> [Task statement]: For every line of the records below that holds "show", add one. Give only the final total.

> [Task material]:
□ □ □ □ □ □ □
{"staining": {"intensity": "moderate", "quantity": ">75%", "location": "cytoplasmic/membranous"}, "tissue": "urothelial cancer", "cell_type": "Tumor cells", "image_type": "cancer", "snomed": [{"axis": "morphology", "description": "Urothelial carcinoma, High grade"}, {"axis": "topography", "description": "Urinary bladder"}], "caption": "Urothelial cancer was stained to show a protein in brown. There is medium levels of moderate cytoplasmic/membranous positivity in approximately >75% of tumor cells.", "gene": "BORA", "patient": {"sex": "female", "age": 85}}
□ □ □ □ □ □ □
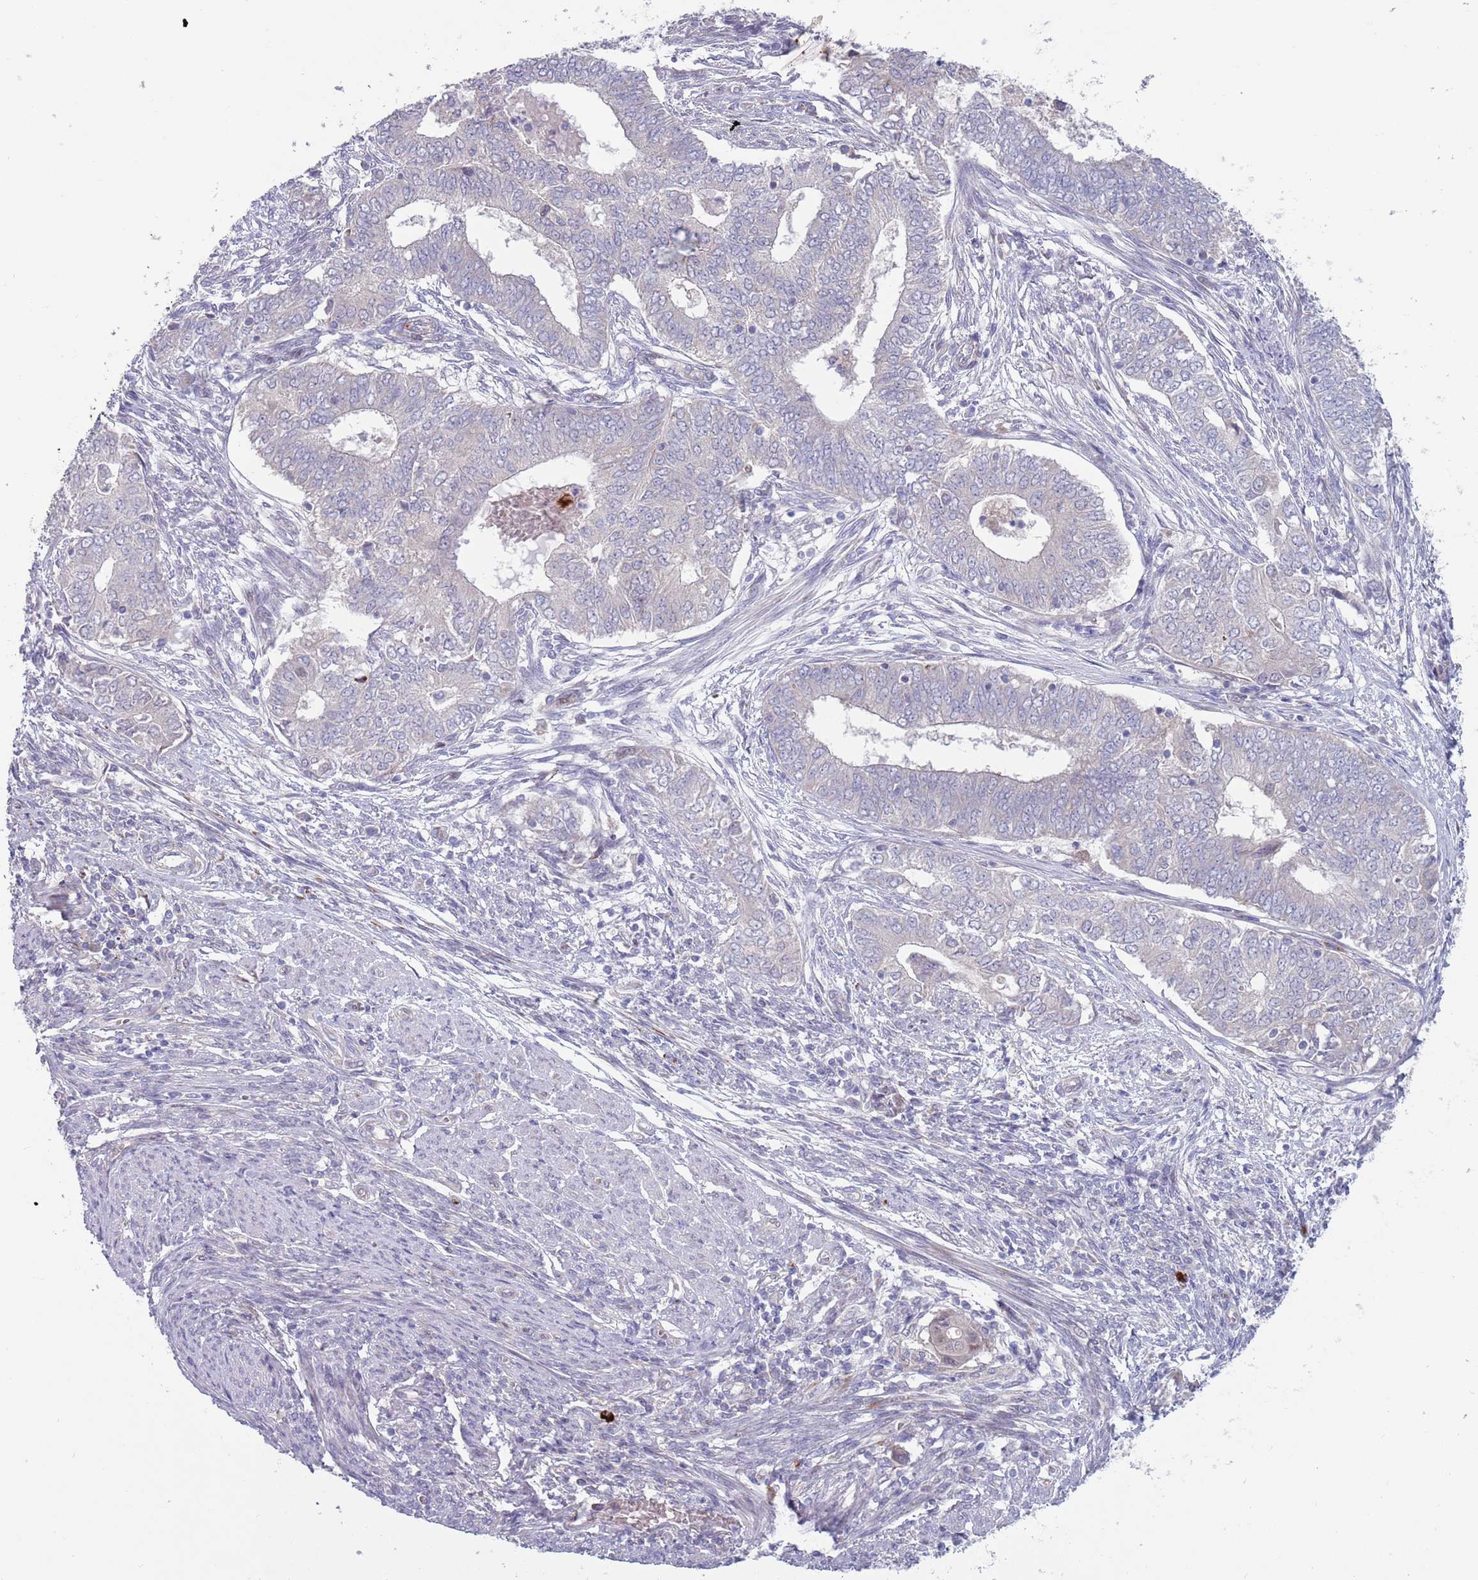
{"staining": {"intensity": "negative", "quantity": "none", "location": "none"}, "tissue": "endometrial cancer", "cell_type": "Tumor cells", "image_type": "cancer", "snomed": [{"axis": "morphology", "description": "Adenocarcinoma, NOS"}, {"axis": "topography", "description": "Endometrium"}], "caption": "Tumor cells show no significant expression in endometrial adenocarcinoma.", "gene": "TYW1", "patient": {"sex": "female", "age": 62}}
□ □ □ □ □ □ □
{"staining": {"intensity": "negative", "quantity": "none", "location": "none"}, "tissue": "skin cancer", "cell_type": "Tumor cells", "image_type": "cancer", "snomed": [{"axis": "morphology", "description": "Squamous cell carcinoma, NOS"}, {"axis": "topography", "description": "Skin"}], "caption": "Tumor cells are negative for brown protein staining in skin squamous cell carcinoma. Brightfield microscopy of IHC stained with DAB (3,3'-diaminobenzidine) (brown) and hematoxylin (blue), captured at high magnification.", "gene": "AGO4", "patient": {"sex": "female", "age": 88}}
□ □ □ □ □ □ □
> [Result below]: 2